== Requirement ==
Which lines of the records contain the word "PathPrefix"? Show each of them.

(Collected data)

-.-.-

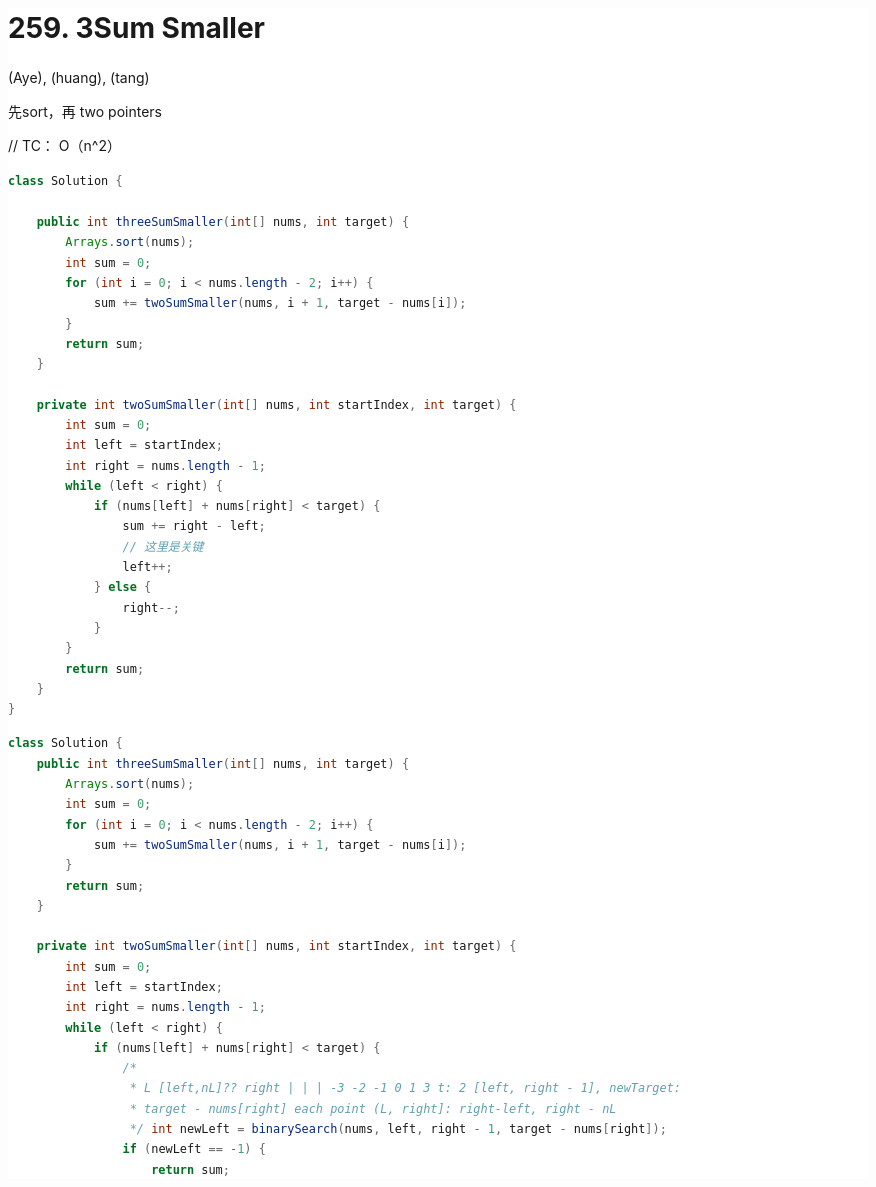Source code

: 



# 259. 3Sum Smaller 

(Aye), (huang), (tang)



先sort，再 two pointers

// TC： O（n^2）

```java
class Solution {

	public int threeSumSmaller(int[] nums, int target) {
		Arrays.sort(nums);
		int sum = 0;
		for (int i = 0; i < nums.length - 2; i++) {
			sum += twoSumSmaller(nums, i + 1, target - nums[i]);
		}
		return sum;
	}

	private int twoSumSmaller(int[] nums, int startIndex, int target) {
		int sum = 0;
		int left = startIndex;
		int right = nums.length - 1;
		while (left < right) {
			if (nums[left] + nums[right] < target) {
				sum += right - left;
				// 这里是关键
				left++;
			} else {
				right--;
			}
		}
		return sum;
	}
}
```

```java
class Solution {
	public int threeSumSmaller(int[] nums, int target) {
		Arrays.sort(nums);
		int sum = 0;
		for (int i = 0; i < nums.length - 2; i++) {
			sum += twoSumSmaller(nums, i + 1, target - nums[i]);
		}
		return sum;
	}

	private int twoSumSmaller(int[] nums, int startIndex, int target) {
		int sum = 0;
		int left = startIndex;
		int right = nums.length - 1;
		while (left < right) {
			if (nums[left] + nums[right] < target) {
				/*
				 * L [left,nL]?? right | | | -3 -2 -1 0 1 3 t: 2 [left, right - 1], newTarget:
				 * target - nums[right] each point (L, right]: right-left, right - nL
				 */ int newLeft = binarySearch(nums, left, right - 1, target - nums[right]);
				if (newLeft == -1) {
					return sum;
```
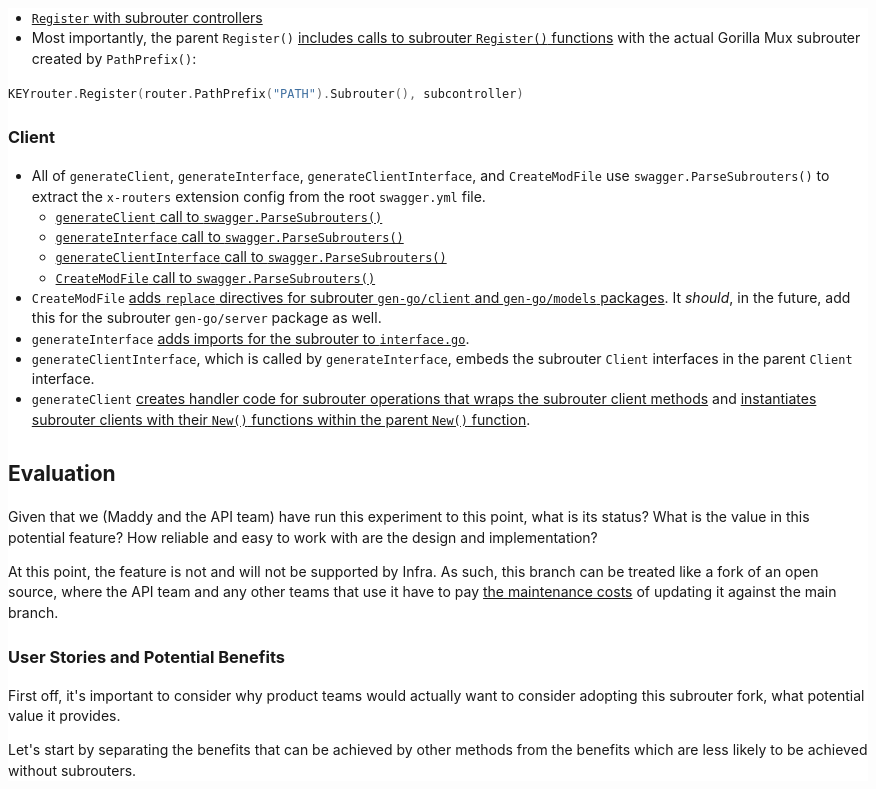   - [`Register` with subrouter controllers](https://github.com/Clever/wag/blob/subrouters/server/router.go#L162-L189)
- Most importantly, the parent `Register()` [includes calls to subrouter `Register()` functions](https://github.com/Clever/wag/blob/subrouters/server/router.go#L182) with the actual Gorilla Mux subrouter created by `PathPrefix()`:

```go
KEYrouter.Register(router.PathPrefix("PATH").Subrouter(), subcontroller)
```

### Client

- All of `generateClient`, `generateInterface`, `generateClientInterface`, and `CreateModFile` use `swagger.ParseSubrouters()` to extract the `x-routers` extension config from the root `swagger.yml` file.
  - [`generateClient` call to `swagger.ParseSubrouters()`](https://github.com/Clever/wag/blob/subrouters/clients/go/gengo.go#L171)
  - [`generateInterface` call to `swagger.ParseSubrouters()`](https://github.com/Clever/wag/blob/subrouters/clients/go/gengo.go#L331)
  - [`generateClientInterface` call to `swagger.ParseSubrouters()`](https://github.com/Clever/wag/blob/subrouters/clients/go/gengo.go#L374)
  - [`CreateModFile` call to `swagger.ParseSubrouters()`](https://github.com/Clever/wag/blob/subrouters/clients/go/gengo.go#L247)
- `CreateModFile` [adds `replace` directives for subrouter `gen-go/client` and `gen-go/models` packages](https://github.com/Clever/wag/blob/subrouters/clients/go/gengo.go#L273-L294). It _should_, in the future, add this for the subrouter `gen-go/server` package as well.
- `generateInterface` [adds imports for the subrouter to `interface.go`](https://github.com/Clever/wag/blob/subrouters/clients/go/gengo.go#L337-L349).
- `generateClientInterface`, which is called by `generateInterface`, embeds the subrouter `Client` interfaces in the parent `Client` interface.
- `generateClient` [creates handler code for subrouter operations that wraps the subrouter client methods](https://github.com/Clever/wag/blob/subrouters/clients/go/gengo.go#L203-L224) and [instantiates subrouter clients with their `New()` functions within the parent `New()` function](https://github.com/Clever/wag/blob/subrouters/clients/go/gengo.go#L120-L122).

## Evaluation

Given that we (Maddy and the API team) have run this experiment to this point, what is its status? What is the value in this potential feature? How reliable and easy to work with are the design and implementation?

At this point, the feature is not and will not be supported by Infra. As such, this branch can be treated like a fork of an open source, where the API team and any other teams that use it have to pay [the maintenance costs](#maintenance) of updating it against the main branch.

### User Stories and Potential Benefits

First off, it's important to consider why product teams would actually want to consider adopting this subrouter fork, what potential value it provides.

Let's start by separating the benefits that can be achieved by other methods from the benefits which are less likely to be achieved without subrouters.
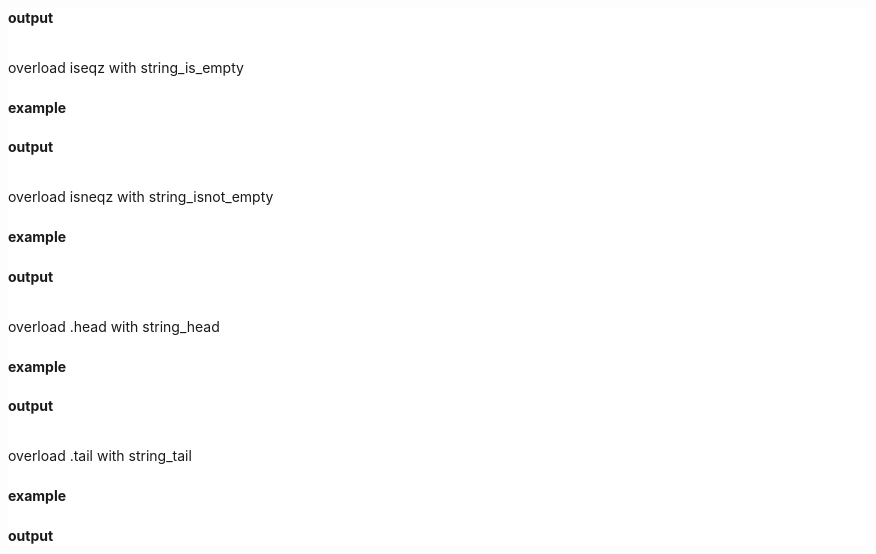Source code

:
 ```
```

#### output

```
```

## 

overload iseqz with string\_is\_empty

#### example

```
```

#### output

```
```

## 

overload isneqz with string\_isnot\_empty

#### example

```
```

#### output

```
```

## 

overload .head with string\_head

#### example

```
```

#### output

```
```

## 

overload .tail with string\_tail

#### example

```
```

#### output

```
```
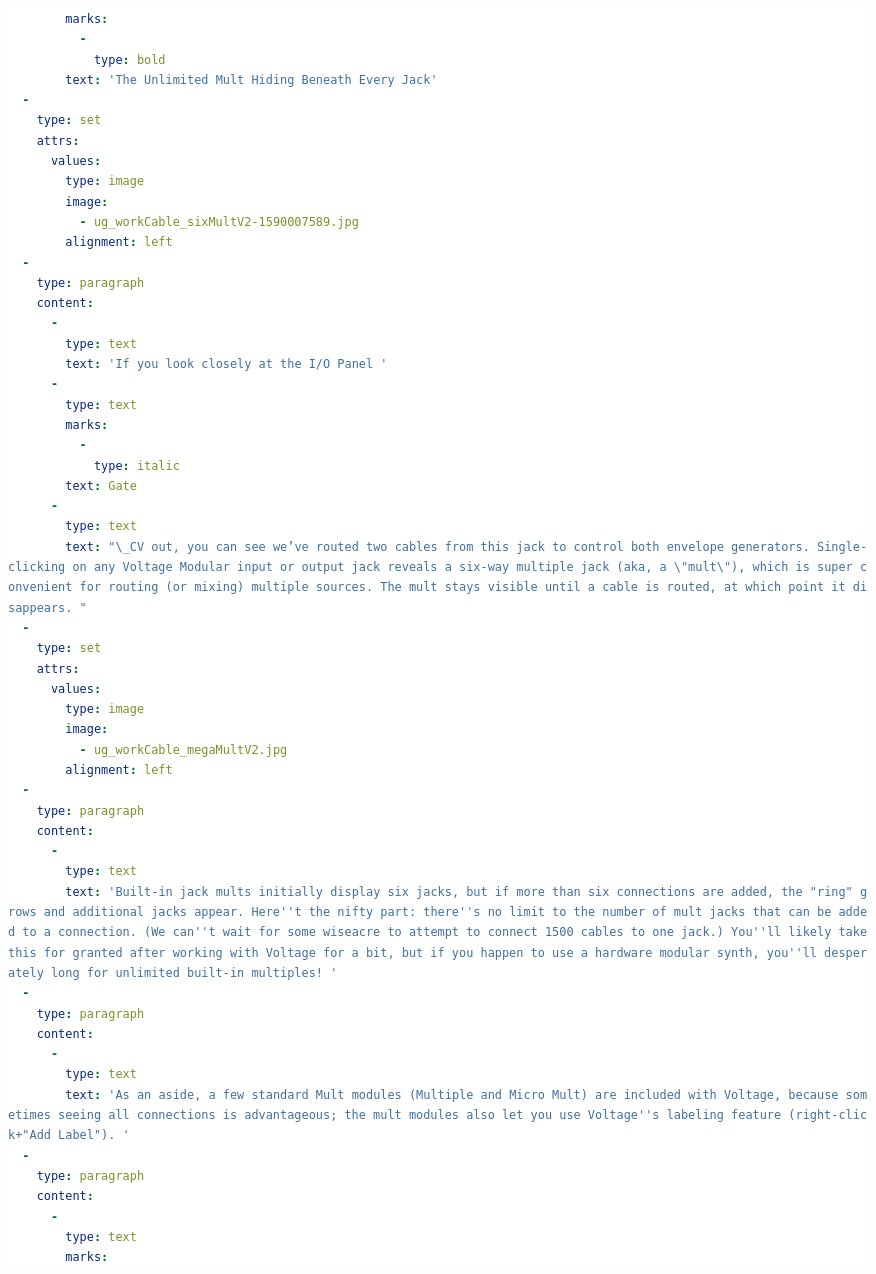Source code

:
 ```yaml
        marks:
          -
            type: bold
        text: 'The Unlimited Mult Hiding Beneath Every Jack'
  -
    type: set
    attrs:
      values:
        type: image
        image:
          - ug_workCable_sixMultV2-1590007589.jpg
        alignment: left
  -
    type: paragraph
    content:
      -
        type: text
        text: 'If you look closely at the I/O Panel '
      -
        type: text
        marks:
          -
            type: italic
        text: Gate
      -
        type: text
        text: "\_CV out, you can see we’ve routed two cables from this jack to control both envelope generators. Single-clicking on any Voltage Modular input or output jack reveals a six-way multiple jack (aka, a \"mult\"), which is super convenient for routing (or mixing) multiple sources. The mult stays visible until a cable is routed, at which point it disappears. "
  -
    type: set
    attrs:
      values:
        type: image
        image:
          - ug_workCable_megaMultV2.jpg
        alignment: left
  -
    type: paragraph
    content:
      -
        type: text
        text: 'Built-in jack mults initially display six jacks, but if more than six connections are added, the "ring" grows and additional jacks appear. Here''t the nifty part: there''s no limit to the number of mult jacks that can be added to a connection. (We can''t wait for some wiseacre to attempt to connect 1500 cables to one jack.) You''ll likely take this for granted after working with Voltage for a bit, but if you happen to use a hardware modular synth, you''ll desperately long for unlimited built-in multiples! '
  -
    type: paragraph
    content:
      -
        type: text
        text: 'As an aside, a few standard Mult modules (Multiple and Micro Mult) are included with Voltage, because sometimes seeing all connections is advantageous; the mult modules also let you use Voltage''s labeling feature (right-click+"Add Label"). '
  -
    type: paragraph
    content:
      -
        type: text
        marks:
```
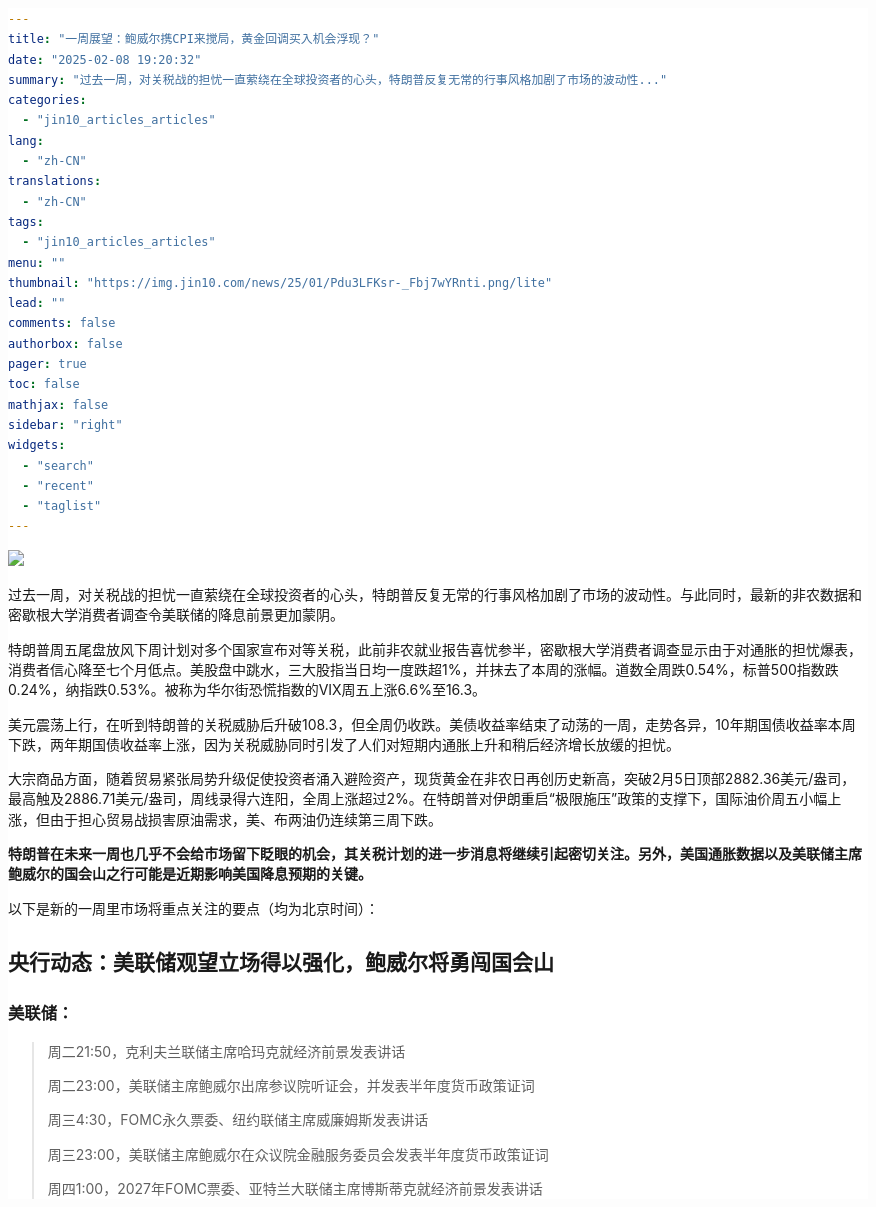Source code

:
 ```yaml
---
title: "一周展望：鲍威尔携CPI来搅局，黄金回调买入机会浮现？"
date: "2025-02-08 19:20:32"
summary: "过去一周，对关税战的担忧一直萦绕在全球投资者的心头，特朗普反复无常的行事风格加剧了市场的波动性..."
categories:
  - "jin10_articles_articles"
lang:
  - "zh-CN"
translations:
  - "zh-CN"
tags:
  - "jin10_articles_articles"
menu: ""
thumbnail: "https://img.jin10.com/news/25/01/Pdu3LFKsr-_Fbj7wYRnti.png/lite"
lead: ""
comments: false
authorbox: false
pager: true
toc: false
mathjax: false
sidebar: "right"
widgets:
  - "search"
  - "recent"
  - "taglist"
---
```


![](https://img.jin10.com/news/25/02/ulzvul-7RwP4pjAIWNzr9.png)




过去一周，对关税战的担忧一直萦绕在全球投资者的心头，特朗普反复无常的行事风格加剧了市场的波动性。与此同时，最新的非农数据和密歇根大学消费者调查令美联储的降息前景更加蒙阴。

特朗普周五尾盘放风下周计划对多个国家宣布对等关税，此前非农就业报告喜忧参半，密歇根大学消费者调查显示由于对通胀的担忧爆表，消费者信心降至七个月低点。美股盘中跳水，三大股指当日均一度跌超1%，并抹去了本周的涨幅。道数全周跌0.54%，标普500指数跌0.24%，纳指跌0.53%。被称为华尔街恐慌指数的VIX周五上涨6.6%至16.3。

美元震荡上行，在听到特朗普的关税威胁后升破108.3，但全周仍收跌。美债收益率结束了动荡的一周，走势各异，10年期国债收益率本周下跌，两年期国债收益率上涨，因为关税威胁同时引发了人们对短期内通胀上升和稍后经济增长放缓的担忧。

大宗商品方面，随着贸易紧张局势升级促使投资者涌入避险资产，现货黄金在非农日再创历史新高，突破2月5日顶部2882.36美元/盎司，最高触及2886.71美元/盎司，周线录得六连阳，全周上涨超过2%。在特朗普对伊朗重启“极限施压”政策的支撑下，国际油价周五小幅上涨，但由于担心贸易战损害原油需求，美、布两油仍连续第三周下跌。

**特朗普在未来一周也几乎不会给市场留下眨眼的机会，其关税计划的进一步消息将继续引起密切关注。另外，美国通胀数据以及美联储主席鲍威尔的国会山之行可能是近期影响美国降息预期的关键。**

以下是新的一周里市场将重点关注的要点（均为北京时间）：

央行动态：美联储观望立场得以强化，鲍威尔将勇闯国会山
--------------------------

### 美联储：

> 周二21:50，克利夫兰联储主席哈玛克就经济前景发表讲话
> 
> 周二23:00，美联储主席鲍威尔出席参议院听证会，并发表半年度货币政策证词
> 
> 周三4:30，FOMC永久票委、纽约联储主席威廉姆斯发表讲话
> 
> 周三23:00，美联储主席鲍威尔在众议院金融服务委员会发表半年度货币政策证词
> 
> 周四1:00，2027年FOMC票委、亚特兰大联储主席博斯蒂克就经济前景发表讲话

-.-.-

== Final answer ==
- Most importantly, the parent `Register()` [includes calls to subrouter `Register()` functions](https://github.com/Clever/wag/blob/subrouters/server/router.go#L182) with the actual Gorilla Mux subrouter created by `PathPrefix()`:
KEYrouter.Register(router.PathPrefix("PATH").Subrouter(), subcontroller)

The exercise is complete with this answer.